Friday was my final day of sympathy coffees, and seeing people for one last time before I go through therapy. Friday night before going for drinks me, alicia and her best friend ana who has been visiting for since Wednesday went to a place called Mollies Yard for dinner. Me and Alicia had been trying to get a table at that place since we had got back to Belfast, so being able to close out my week getting a sample of the Belfast high life was fantastic.
We could also tell they don’t get students in there often, when the waitress asked if we where celebrating something. Felt like it would have been awkward to go with celebrating the end of my last week because I have cancer. Ana saved the awkward moment by going with celebrating the end of mine and alicias degrees.
Friday night was a small fencing social, which was a nice way to go out getting to catch up and talk with a few people who have known me from the day I walked through the door of the gym during my first week at university to seeing my leave. That being said it was in a bar with some pretty loud music so we weren't exactly having massive groups chats.
One of the weird things, from that night and a few others that week, was to be in a social setting and to find and often remember the fact that you are not the centre of attention, of everyone's attention. Because it is important, and I am getting better at this, at having perspective on the fact yes your life sucks at the moment but everyone still I hope have a pretty good life they are going to talk about. Also who wants to talk to the cancer guys when you can talk to someone else.
But anyway Saturday pretty much came and went really apart from getting a really fantastic breakfast at a café called black bear on the stranmillis road the highlight. Saturday night was fantastic, for me and Alicia to get to reconnect and catch up with two of her old house mates. I know this is a common theme of this blog, but when you can take the time to just let the conversation follow, enjoy it because unfortunately it is not something we do often enough.
Going back to Brum was not as difficult a trip I thought I would be. I think the fact I managed to get my last boojum helped the transition. Bank holiday me and Alicia joined my mum having the joy of getting a dressing gown and slippers sorted. This might surprise you but despite having cancer my mum was not prepared to get my the 50 pound David Gandhi silk dressing gown. I was heartbroken.
The other item we had to get sorted was body washing stuff. As my skin is going to become weaker I am going to need to be using stuff, for people with sensitive skin babies. One of the realisation I did have whilst we were out was really wondering what kind of kids am I going to be around in the ward, I am probably going to get to know people whos cancer might be terminal.
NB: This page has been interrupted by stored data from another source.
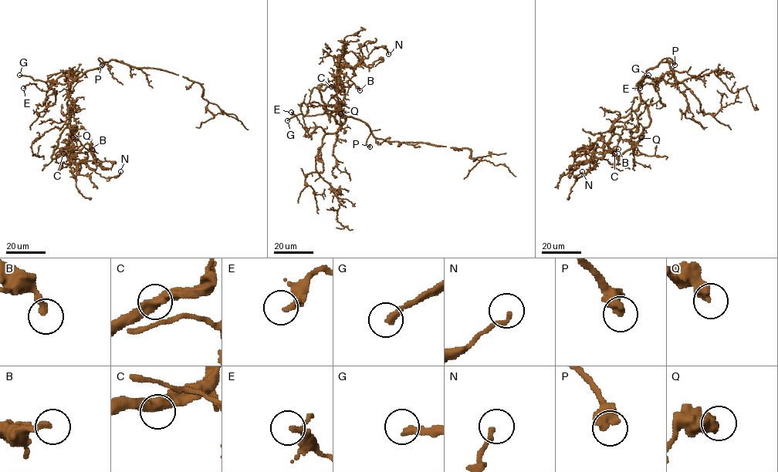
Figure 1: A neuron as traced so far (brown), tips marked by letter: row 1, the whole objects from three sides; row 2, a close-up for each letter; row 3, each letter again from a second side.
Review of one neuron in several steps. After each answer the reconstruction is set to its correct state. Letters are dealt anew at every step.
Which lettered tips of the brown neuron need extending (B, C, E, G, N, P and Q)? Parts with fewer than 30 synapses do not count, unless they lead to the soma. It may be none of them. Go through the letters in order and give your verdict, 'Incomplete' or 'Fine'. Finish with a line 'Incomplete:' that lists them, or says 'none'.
B: Fine
C: Fine
E: Fine
G: Incomplete
N: Fine
P: Incomplete
Q: Fine
Incomplete: G, P

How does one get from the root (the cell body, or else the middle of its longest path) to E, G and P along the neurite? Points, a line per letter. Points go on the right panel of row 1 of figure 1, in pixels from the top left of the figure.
E: (645, 72), (644, 76), (651, 79), (661, 75), (654, 85), (655, 91), (658, 89), (653, 83), (640, 88)
G: (645, 72), (639, 82), (644, 81), (643, 76), (648, 75)
P: (645, 72), (666, 58), (670, 58), (674, 65)

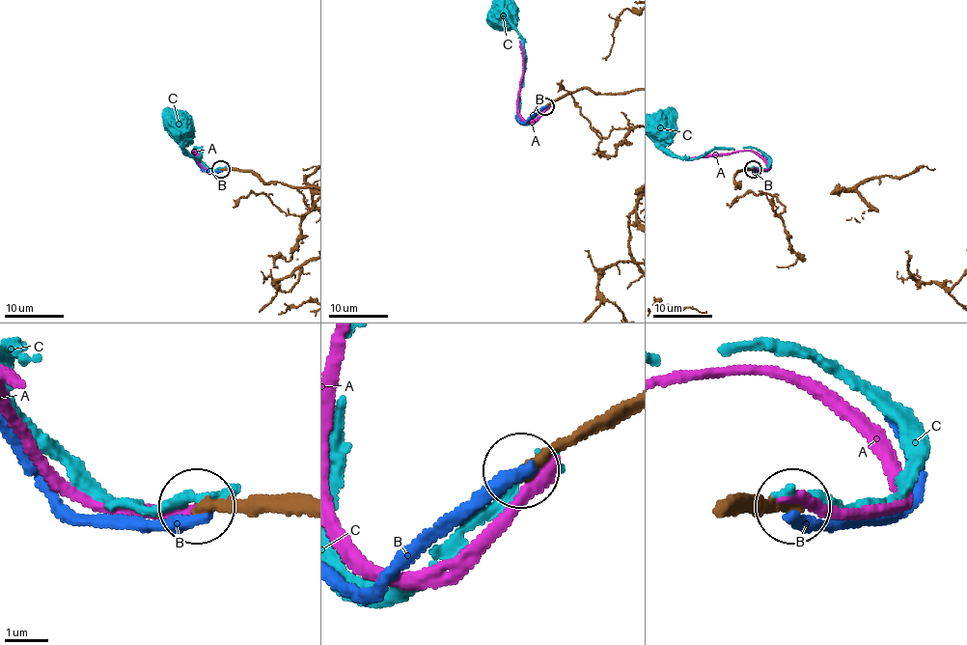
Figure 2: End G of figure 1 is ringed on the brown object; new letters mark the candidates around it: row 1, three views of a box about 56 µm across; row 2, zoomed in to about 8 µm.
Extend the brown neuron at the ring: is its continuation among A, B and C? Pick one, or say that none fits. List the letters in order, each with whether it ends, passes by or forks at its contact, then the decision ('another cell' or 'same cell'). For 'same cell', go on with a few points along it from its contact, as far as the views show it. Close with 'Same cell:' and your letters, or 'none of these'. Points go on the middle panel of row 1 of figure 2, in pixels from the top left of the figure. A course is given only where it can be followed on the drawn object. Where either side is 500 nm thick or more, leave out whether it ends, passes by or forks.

Whilst I am scared of what my future might be, I hope I am as aware as possible that whilst this is a difficult condition that has messed up my life, it is only in the short term and I have a 95% survival rate that I am going to hold on to. Hopefully I can be of some help to people who are in a worst place as me, because as I say often if I can help I will.
So Tuesday whilst I never thought it was going to be a complicated day you can be the judge of that. Me and Alicia had a 1:05 flight out of Birmingham to Edinburgh, but before that I had to get more blood taken and do a sperm donation.
This tight schedule meant Alicia got to join me in the cancer centre lucky her right.
It was also useful having her there because I had to go and give my sperm sample, at the Birmingham Women’s hospital. There was a strange irony on two grounds, firstly returning to the place which brought me into the world. Secondly I and Alicia have now gone into two women hospitals in under a year.
Thankfully before we went in to discuss it with the nurse, we both decided that if I was to die the Alicia would not get my sperm to have my children after I die. By the way we had to have this conversation because people have done that.
It was also made clear to me, that I would not be able to give my sperm to my brother. Again people have done this. So yes I know what you all want to know about, how a man goes about giving a sample. However I will spare you the details and just state, that I was supplied with a binder of lamented material, to help the process along.
You’ll be glad to know the process did not take too long.
So I am currently in Edinburgh looking forward to a couple of days in newish surroundings, getting some culture and hoping this cold I have been dealing with, from the stress of last week.
Thankyou for all the feedback, hope you guys are stilling enjoying this.